"Dear me, dear me," sighed Mr. Bingle, staring at his wife helplessly; "what do you suppose has happened to Frederick? A boy of his age talking of suicide is—Oh, good morning, Mr. Force. Merry Christmas! 'Pon my word, you're an early bird. Come up to the fire. You look half frozen. Why, by George, your teeth are chattering. Diggs! Throw on a couple of logs, will you, and get the whiskey. We keep it for medicinal purposes and—"
"Not for me," broke in Mr. Force hastily. "Not a thing to drink, old man. I'm quite all right. It is a bit snappy outside. Good morning, Mrs. Bingle. How are you feeling since the—I beg your pardon, Bingle, I really don't want a drink. Silly of me to shiver like this. You'd think I had a chill, wouldn't you? But I'll be all right in a minute or two."
He stood with his back to the blazing logs. His teeth were chattering, but not because of the cold. Every nerve in his body was on edge; his physical being was merely responding to the turmoil that filled his brain. Could they have seen his hands, clasped behind his back, they might have wondered why the fingers were locked together in a grip so fierce that the cords stood out in ridges on his wrists.
"You don't know what you miss, not having children about you on Christmas morning," said Mr. Bingle, planting his small figure alongside that of the tall man and attempting to spread his coat tails, an utter impossibility in view of the fact that he had no tails to spread, being incased in a dressing gown that reached almost to his heels when he stood erect but unmistakably touched the floor if he permitted his dignity to sag in the least—and he was having some difficulty in maintaining his dignity on this doleful morning, it may be said. "It would have done your heart good, Force, if you could have been here this morning—say at half-past six—and seen the circus we had.

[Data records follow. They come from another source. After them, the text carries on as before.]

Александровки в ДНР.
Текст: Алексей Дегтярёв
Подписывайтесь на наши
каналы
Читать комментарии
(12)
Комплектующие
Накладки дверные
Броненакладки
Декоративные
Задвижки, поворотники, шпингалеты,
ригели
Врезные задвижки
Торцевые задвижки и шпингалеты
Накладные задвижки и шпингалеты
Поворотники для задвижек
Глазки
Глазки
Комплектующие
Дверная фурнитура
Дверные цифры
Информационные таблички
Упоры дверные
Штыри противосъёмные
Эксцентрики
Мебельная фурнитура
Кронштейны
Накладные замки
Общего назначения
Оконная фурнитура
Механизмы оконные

Well, sir, it was—"
"Half-past six? My dear man, you don't mean to say those little rascals got you out of bed at that ungodly hour. Why, I would have—"
"Just the other way 'round," said Mr. Bingle, sheepishly. "We had to fairly yank 'em out of bed. We are the rascals, Force—Mary and I. We couldn't wait, don't you see? But, of course, you don't see. You couldn't see unless you'd been counting on Christmas morning for months. You—But, what's the matter, Force? 'Pon my word, you DO need a bracer. Mary, dear, won't you see if—"

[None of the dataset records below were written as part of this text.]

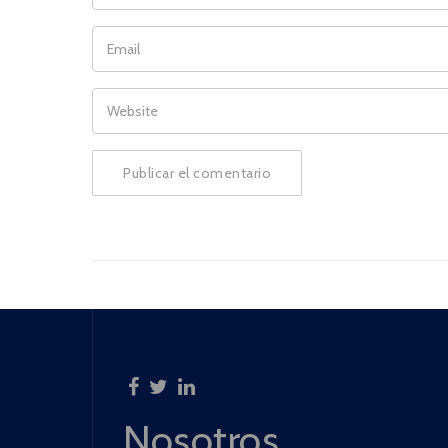
EMAIL
WEBSITE
Nosotros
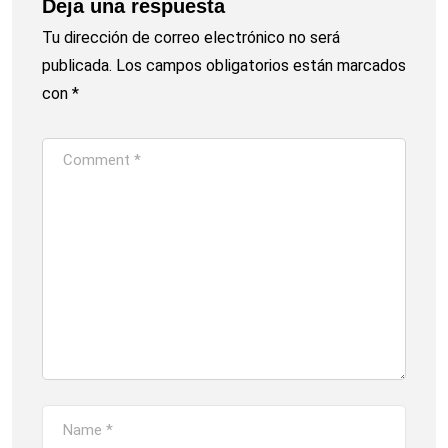
Deja una respuesta
Tu dirección de correo electrónico no será
publicada.
Los campos obligatorios están marcados
con
*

"See here, Bingle," blurted out Mr. Force, in desperation, "I want a few words with you alone. It is—imperative. Hope you will excuse me, Mrs. Bingle. I'm a bit upset—yes, considerably upset—over something that has come up in the—er—that is to say, quite recently. I—I want your husband's advice on—on a matter of grave importance."

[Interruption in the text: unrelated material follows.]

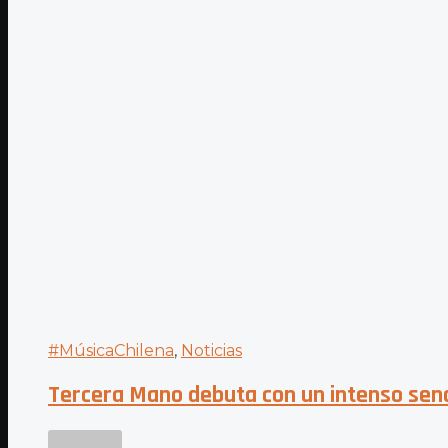
#MúsicaChilena
,
Noticias
Tercera Mano debuta con un intenso sencil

The Bingles stared at him for a moment in speechless concern. Then Mr. Bingle managed to give expression to the fear that entered his heart as Force concluded his amazing remarks.
"Anything—anything wrong at the bank?" he inquired, swallowing hard. Was the man about to tell him that the bank—the great bank—was going under, that there had been defalcations, that—but even as he pictured the collapse of the bank there shot into his brain another and still more ghastly thought: had the Supreme Court decided against him in the long-fought case of Hooper et al vs. Bingle?
"Certainly NOT," exclaimed Mr. Force, with sudden irascibility. His nerves WERE at a high tension, there was no denying that. "Nothing whatever to do with the bank, sir. What the dev—what could have put such a thought into your head, Bingle?"